### TEXT PROVIDED:

----------------------------------------

00:22:00And so over the last couple of years, what
I sought to contribute to the caucus was a, you know from my prior work in
government relations, was how to message and ask, right, what are the kinds of
things we need to ask for? What are the base structural changes we most need to
encourage and work with the caucus to develop a policy platform. So, the
priorities, write a list of the kinds of priorities to try and fulfill and the
action items that can get those priorities fulfilled.
So a lot of my energy has been in, you know, whenever they need somebody to go
talk to, whether it's presidents, academic council, or it's faculty/staff senate
, or to serve on some sort of panel, to try and speak to the opportunities for
change and then explain the arguments or show comparisons with peer
institutions. So most of my work has been trying to get the caucus a political
platform, that is not just a one-off deal, but a long-term political platform.
So if anything goes backwards
00:23:00we can say here is the platform, and why, you know
what I mean, like a benchmark or a reference point.
And then with the Safe Zone Program, when I got here, the first professional
employed FTE to work with LGBT issues had just been hired, and having had two of
those positions before, knowing, actually, at least in one of those jobs, how
difficult it was to be the first person at an institution to do it, at least in
that role, I went to her and said "I've done this before, I realize it's
miserable to try to do this, can I help?" And she said "We have a need here,
which is we need to do more educational work on people who are transgender and
gender identity and gender expression, I have a background doing advocacy and
education, writing, and research" and I said "yeah absolutely. Glad to do it."
And so I spent the last three and a half years with the Safe Zone Program ,
regularly teaching the Trans 101 sessions and then the hybrid there with the
caucus was to do policy advocacy for change to the
00:24:00Principles of Community, the
Non-discrimination Policy, and the on-going work to do just broad cultural
institutional integration of people who are gender variant, I don't like the
term, but people who, basically to make this place effective and better for
people, you know, inclusive of whatever gender diversity they bring.
NGUYEN: Right
MATHEIS: Yeah
NGUYEN: And are there any specific change opportunities you've been working with lately?
MATHEIS: Mhmm. So the policy, the work to change policy, the advocacy on
benefits, and those actually moved very quickly in this last year with the exit
of the president--ex-president Steger, the new governor, the new state
representatives, we've seen a big turn and political shift, the attorney
general. I will not probably in the time I'm here have the energy to really go
after the thing I want, and the thing that I want most is curricular
integration. As an undergrad and a grad student I went to a college, I went to a
University that it was a requirement, it was an academic requirement to get your
bachelors
00:25:00degree that you take what was called the Difference Empowerment
Discrimination Course, it wasn't non-western culture, it wasn't cultural
diversity, we had those requirements too, it was a course that required the
study of institutional discrimination in the United States looking at the
historical emergence of contemporary social problems and so we, part of our
education, part of our gen. ed. was to learn about institutionalized
discrimination and cultural hegemony in an academic setting and you could take
these, these courses were spread all throughout the university. There were
courses in biology, courses in forestry, in humanities and social sciences, and
this is Oregon State University, which is a land grant school and I see the deep
need for Virginia Tech to adopt a similar approach, that the institution's
historical participation, this institution has historically participated in
systematic discrimination. If a land grant institution does not work to make
00:26:00amends to redress that, I don't think it fulfills the land grant mission. If I
was here longer, the thing I'd go after--would be curricular integration, where
students are actually, as a requirement to graduate from here, they're taking
courses and faculty who are on their route to tenure are actually receiving
acknowledgement for teaching courses, so it's part of the core educational mission.

----------------------------------------

### SOURCE INFORMATION:
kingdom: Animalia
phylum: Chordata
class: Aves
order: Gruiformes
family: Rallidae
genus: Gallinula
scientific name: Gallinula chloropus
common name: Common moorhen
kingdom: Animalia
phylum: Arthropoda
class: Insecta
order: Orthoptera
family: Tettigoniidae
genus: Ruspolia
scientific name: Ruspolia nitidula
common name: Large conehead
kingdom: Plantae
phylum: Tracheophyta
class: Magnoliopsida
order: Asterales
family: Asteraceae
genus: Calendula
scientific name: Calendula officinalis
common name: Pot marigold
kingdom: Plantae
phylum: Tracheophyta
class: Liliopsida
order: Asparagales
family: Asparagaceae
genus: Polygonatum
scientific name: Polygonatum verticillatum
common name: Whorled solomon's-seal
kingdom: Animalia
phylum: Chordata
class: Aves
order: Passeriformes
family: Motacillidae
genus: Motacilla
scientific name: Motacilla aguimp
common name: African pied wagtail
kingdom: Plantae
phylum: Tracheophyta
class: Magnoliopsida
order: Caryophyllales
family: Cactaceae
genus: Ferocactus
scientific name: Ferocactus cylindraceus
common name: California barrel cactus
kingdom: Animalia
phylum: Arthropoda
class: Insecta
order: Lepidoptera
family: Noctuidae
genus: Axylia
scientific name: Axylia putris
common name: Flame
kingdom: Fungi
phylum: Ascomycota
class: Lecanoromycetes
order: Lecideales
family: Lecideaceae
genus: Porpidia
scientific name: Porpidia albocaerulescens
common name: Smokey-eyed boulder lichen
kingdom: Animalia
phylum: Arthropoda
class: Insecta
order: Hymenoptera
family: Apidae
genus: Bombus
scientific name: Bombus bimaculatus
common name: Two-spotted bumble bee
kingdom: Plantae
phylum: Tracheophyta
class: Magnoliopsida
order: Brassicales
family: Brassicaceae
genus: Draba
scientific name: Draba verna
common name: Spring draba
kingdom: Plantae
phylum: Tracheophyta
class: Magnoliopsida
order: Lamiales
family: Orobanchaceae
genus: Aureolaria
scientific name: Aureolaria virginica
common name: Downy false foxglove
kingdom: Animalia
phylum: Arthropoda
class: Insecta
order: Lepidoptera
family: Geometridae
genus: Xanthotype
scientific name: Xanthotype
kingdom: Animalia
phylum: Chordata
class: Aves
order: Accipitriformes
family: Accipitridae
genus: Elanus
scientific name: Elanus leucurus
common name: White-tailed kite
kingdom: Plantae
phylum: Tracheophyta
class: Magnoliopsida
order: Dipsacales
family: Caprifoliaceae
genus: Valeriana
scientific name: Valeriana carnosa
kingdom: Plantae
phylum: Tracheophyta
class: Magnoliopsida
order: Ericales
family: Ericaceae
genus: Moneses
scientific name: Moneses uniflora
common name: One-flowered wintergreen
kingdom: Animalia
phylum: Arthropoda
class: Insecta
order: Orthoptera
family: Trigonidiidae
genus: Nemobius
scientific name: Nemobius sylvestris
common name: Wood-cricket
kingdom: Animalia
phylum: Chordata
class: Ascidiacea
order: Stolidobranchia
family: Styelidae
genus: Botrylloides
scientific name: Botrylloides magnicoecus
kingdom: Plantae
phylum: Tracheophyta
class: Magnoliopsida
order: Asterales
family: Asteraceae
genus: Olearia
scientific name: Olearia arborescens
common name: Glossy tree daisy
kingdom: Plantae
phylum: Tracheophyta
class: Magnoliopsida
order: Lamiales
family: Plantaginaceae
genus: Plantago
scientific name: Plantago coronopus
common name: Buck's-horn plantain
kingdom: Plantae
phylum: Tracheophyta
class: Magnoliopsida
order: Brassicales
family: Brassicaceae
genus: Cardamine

----------------------------------------

### PROBLEM:
Answer these questions from the interview transcript:
1. How long has Matheis spent with the Safe Zone Program?
2. Which sessions did Matheis regularly teach there?
3. Which university required the Difference Empowerment Discrimination Course for a bachelor's degree?

### EXERCISE OUTPUT:
1. Three and a half years.
2. The Trans 101 sessions.
3. Oregon State University.